Figure 6.

GhrelON reversibly activates and internalizes the GHS-R1a. (a) Both ghrelin and GhrelON induce large increases in intracellular Ca²⁺ concentrations in YFP-AD293-SNAP_GHS-R1a, although washout of ligand only restores baseline Ca²⁺ levels for ghrelin (mean ± SEM traces shown) (gray shaded area T1–T3 = analysis time window) (n = 27–54 cells). (b) Application of beta-mercaptoethanol (BME) for 5 min immediately prior to washout reduces Ca²⁺ responses to GhrelON to baseline levels (mean ± SEM traces shown) (gray shaded area T4-T6 = analysis time window) (n = 27–54 cells). (c) Bar graph showing amplitude of Ca²⁺ responses to ghrelin and GhrelON before and after washout ± BME (n = 27–54 cells) (T1–T6 relate to time windows shown in a and b). (d) Treatment of YFP-AD293-SNAP_GHS-R1a cells with ghrelin for 1 h leads to GHS-R1a internalization, which can be partially reversed following washout and incubation for a further 3 h.
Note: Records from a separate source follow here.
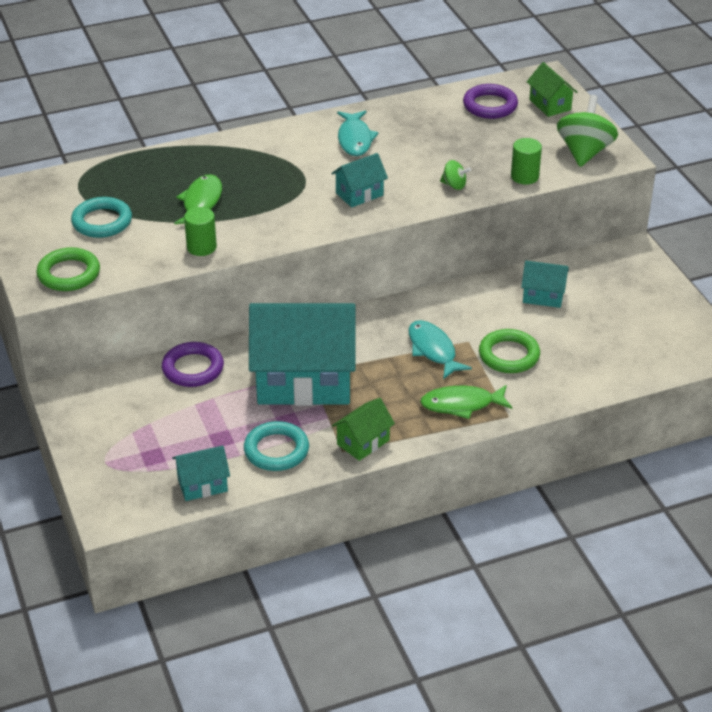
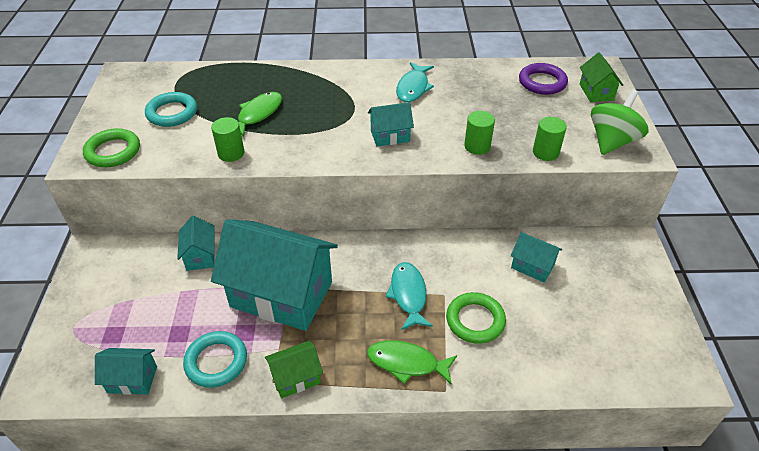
camera: 20 degrees right, 5 degrees up
purple ring [162,342,224,387] -> turquoise house [177,216,214,271]
green spinning top [440,160,471,190] -> green cylinder [464,111,495,155]

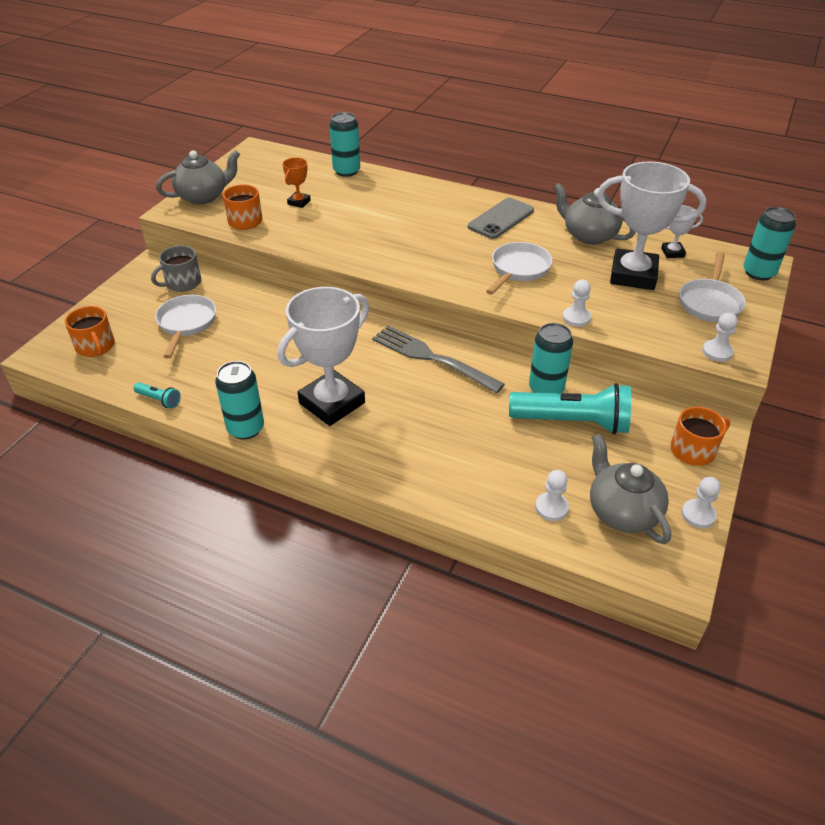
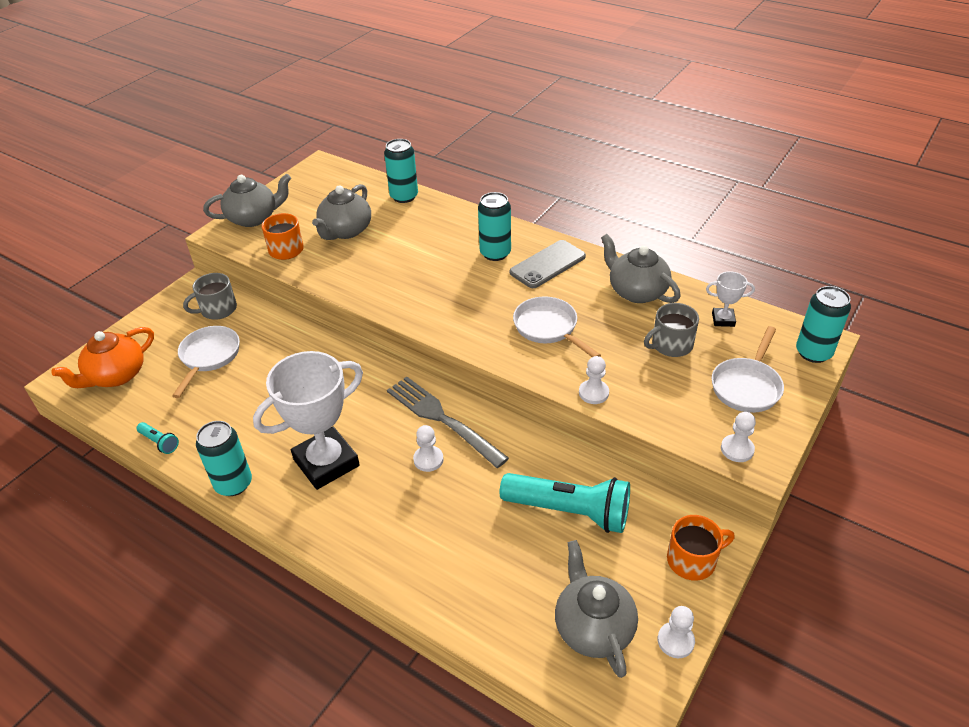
camera: 10 degrees right, 0 degrees up
orange mug [65,306,115,357] -> orange teapot [51,327,154,388]
orange trophy [283,157,311,208] -> grey teapot [312,184,371,240]
white pan [486,242,552,295] -> white pan turned 75 degrees counterclockwise [513,297,601,357]
turquoise can [529,323,573,394] -> turquoise can moved to [478,192,511,261]
white pawn [535,470,569,521] -> white pawn moved to [413,425,443,472]
white trophy [597,162,706,290] -> grey mug [644,303,699,357]

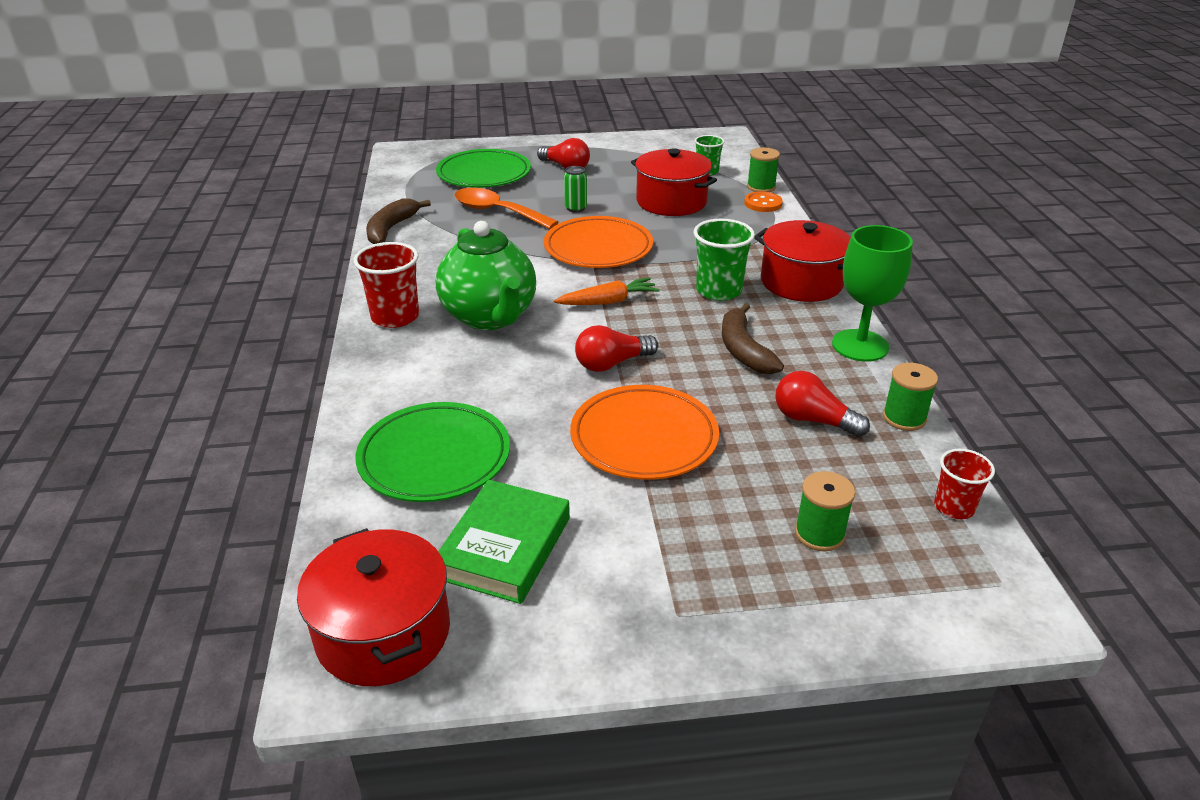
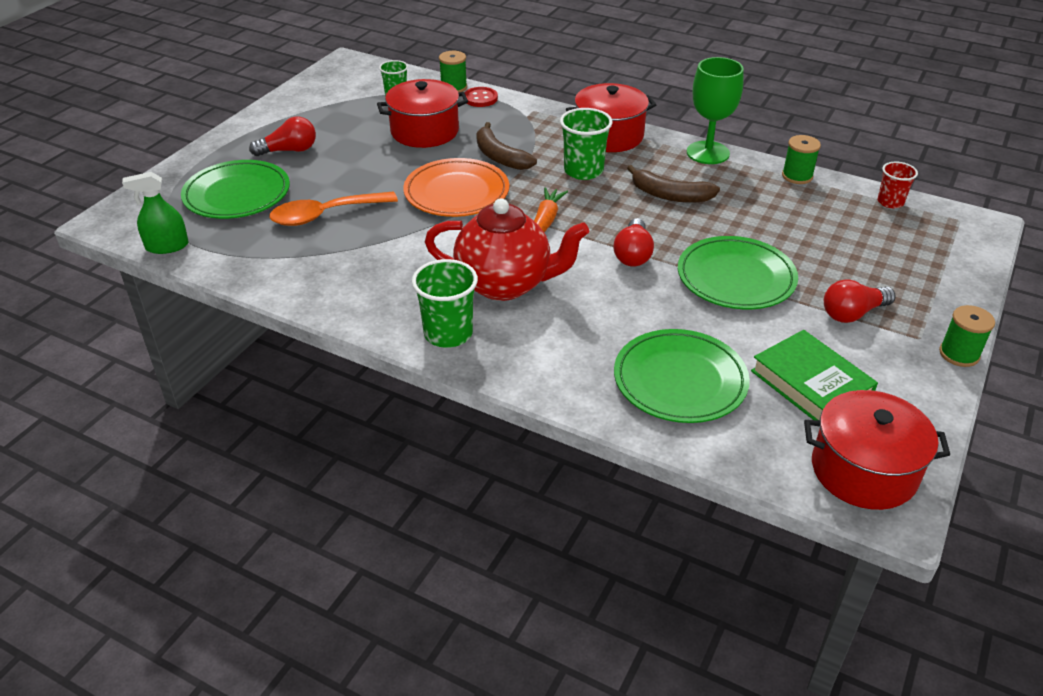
camera: 55 degrees left, 5 degrees up
red cup [354,242,419,328] -> green cup [412,259,478,348]
brown banana [366,198,431,244] -> brown banana moved to [476,122,537,170]
green teapot [436,221,536,330] -> red teapot [425,198,589,301]
green can [564,166,587,212] -> none
orange plate [570,385,719,480] -> green plate [678,236,798,309]
orange button [744,191,783,212] -> red button [464,87,498,107]
red light bulb [775,371,870,437] -> red light bulb moved to [824,279,895,323]
green spool [795,471,855,551] -> green spool moved to [939,305,995,367]
none -> green spray bottle [122,172,189,254]

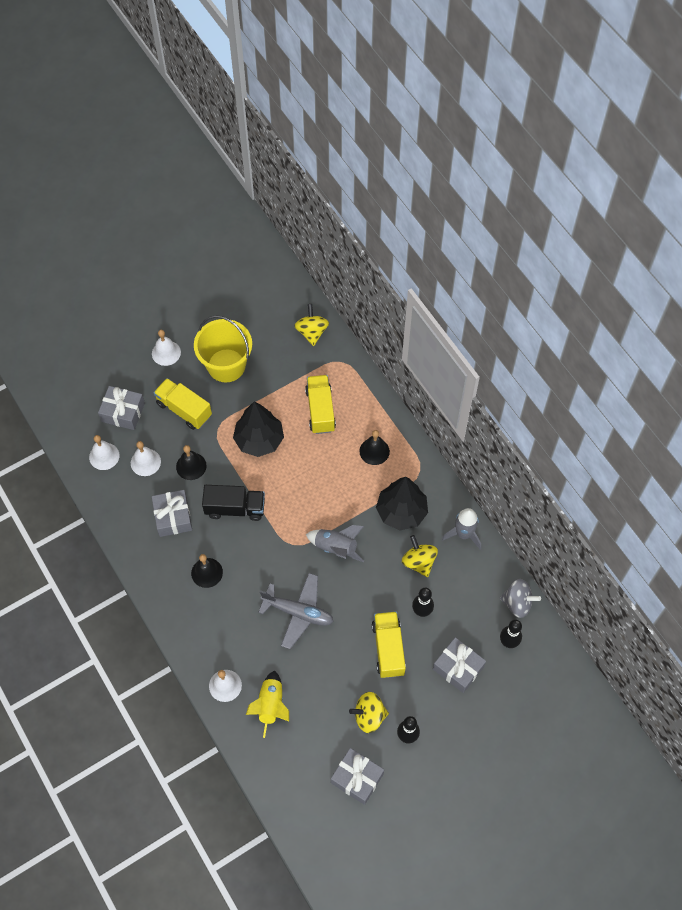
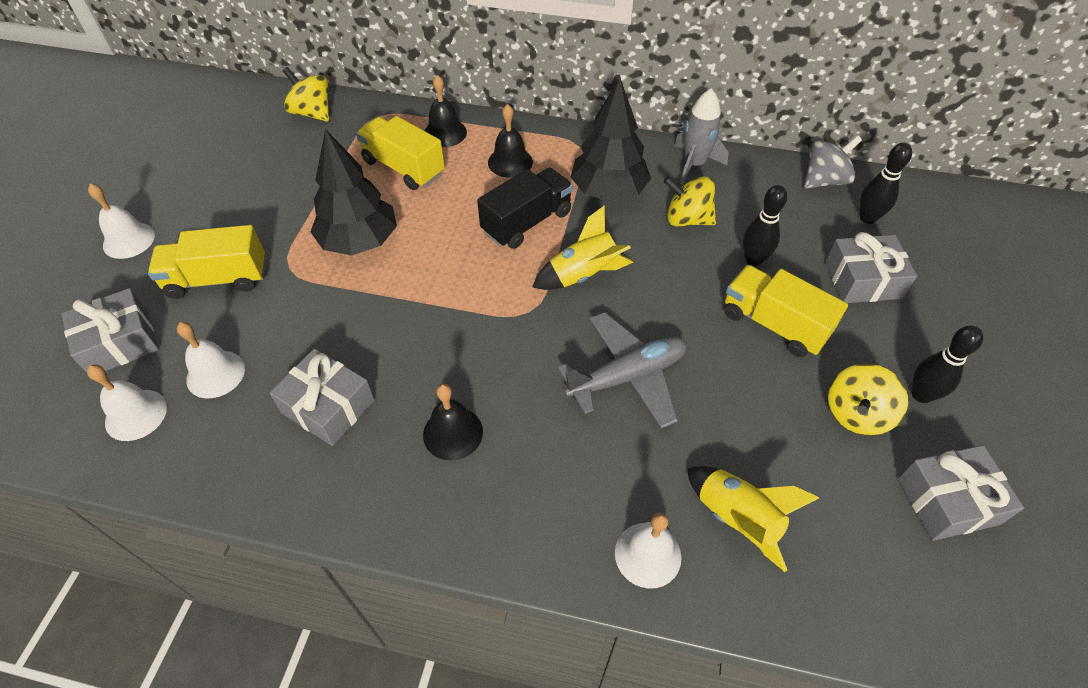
camera: 45 degrees left, 10 degrees down
black bell [176,445,207,480] -> black bell moved to [424,75,467,147]
yellow bucket [194,315,252,382] -> none
black truck [202,485,265,521] -> black truck moved to [477,167,573,249]
grey rocket [306,525,364,562] -> yellow rocket [533,205,633,290]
GhrelON exerts similar effects, but these can only be washed out following prior application of BME for 10 min (n = 10–12 images from two experiments). (e) Representative images showing that ghrelin reduces surface GHS-R1a expression (detected via the FLAG-tag), which is reversed by a wash step (scale bar = 33 μm). f) As for (e), but showing that plasma membrane GHS-R1a recycling can only be achieved by application of BME to GhrelON-treated YFP-AD293-SNAP_GHS-R1a cells. **P < 0.01 and NS, nonsignificant, as indicated; Student’s t test or one-way ANOVA (with Bonferroni’s posthoc test). Ghrelin and GhrelON were applied at 100 nM and 800 nM, respectively. BME was applied at 10 mM. Values are the mean ± SEM.